Kris would head off problems by catching details others missed, whether in her own sphere or an adjacent one. She also had a sort of “dragon knowing her hoard” aura about employee records. Almost an uncanny ability to have to hand exactly the arcane historical record that would answer an off-the-wall question presented to her.
When Kris left her job to take a payroll position at our parent organization, she left a gap. It became quickly evident to everyone that there are payroll people, and then there are payroll people. For quite a long time she did her old job by remote control “supporting” the new person. And again when she finally retired, replacing her was...challenging. It took a couple of tries, and bringing her back on contract for a long while before a workable replacement finally stuck.
All of that wasn’t for lack of trying on her part to train and set up a successor for success. That’s the thing. Competent people don’t try to make themselves essential, they just are. Once you have someone who does so much and makes a circle of “we don’t need to worry about any of that, it’s taken care of,” those can be impossible shoes for others to fill.
The lesson I took from Kris was “Competent people know more than their own job.” Other stories in this series have illustrated the point also. But I think Kris highlights it best. No one ever resented Kris reaching into their work to make sure her work wasn’t impeded. Everyone appreciated her deft, quiet, unassuming knowing of things. She so masterfully helped that she was able to get things made right in others’ work without causing turmoil or strife.

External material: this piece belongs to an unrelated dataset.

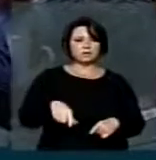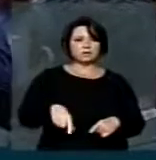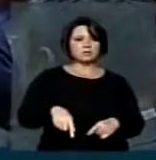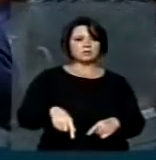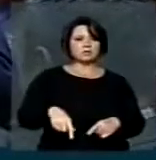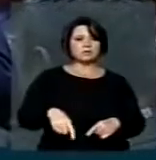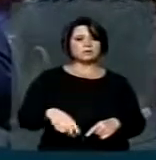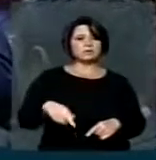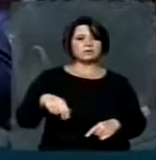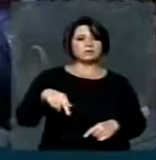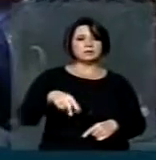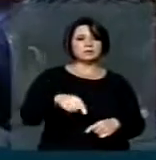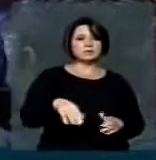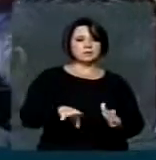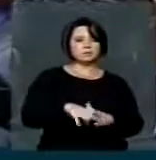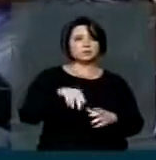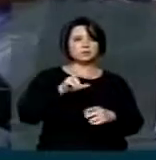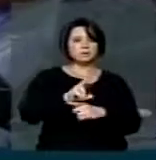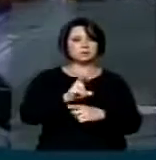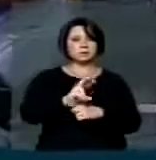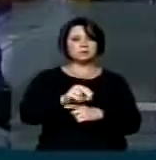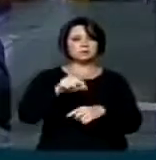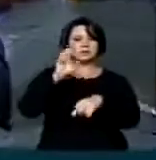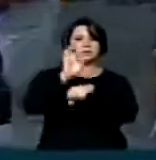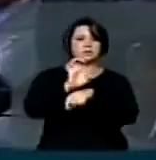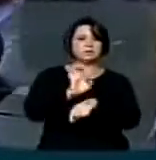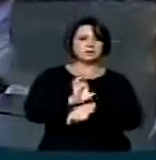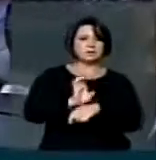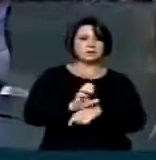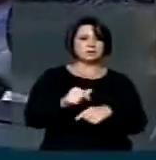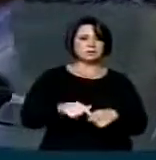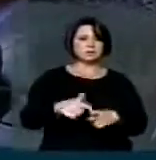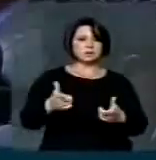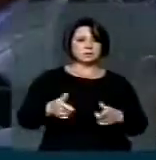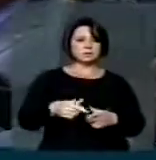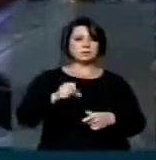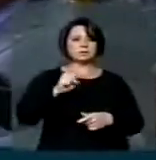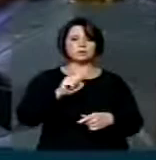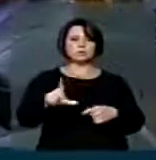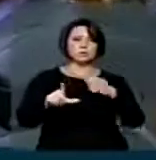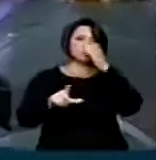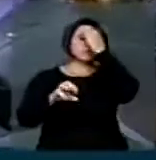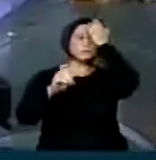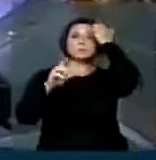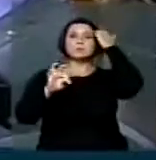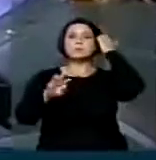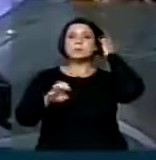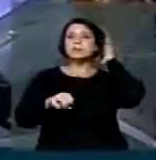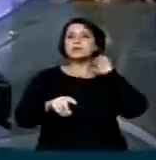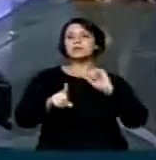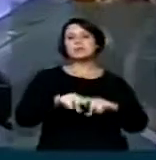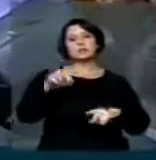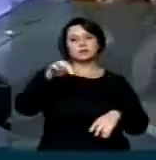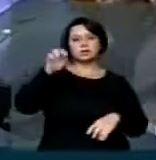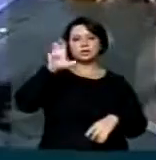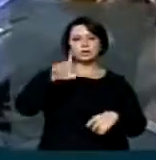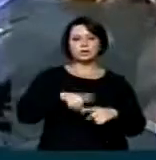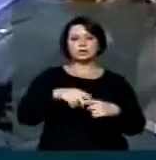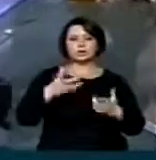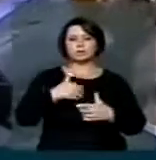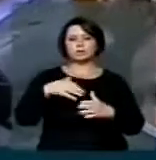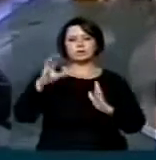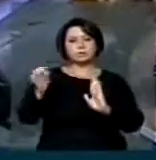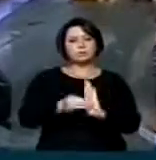estão a caminho do plenário para defender o seu Estado, que seja um Estado do Sul, do Sudeste, do Nordeste,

Good managers will recognize this kind of “creates a circle of stuff I don’t ever have to worry about” employee. When these folks appear in jobs that go unnoticed, turnover can mean suddenly finding wrenches in formerly smooth critical activities. Don’t assume positions are unimportant because they aren’t “high level.” Good managers need to know where critical positions are. Some of those may be because the position itself is truly a linchpin. Others might be critical because a Competent person is in the position doing a whole lot more than others may realize keeping a big circle of operations around them running quietly well. Put the work into retention when you have those folks, the same as you might into an expensive employee. Too often employers mistake “low compensation” for “easily replaceable.” That is a serious mistake. Presumably a lesson learned by someone every time Kris ever left an organization.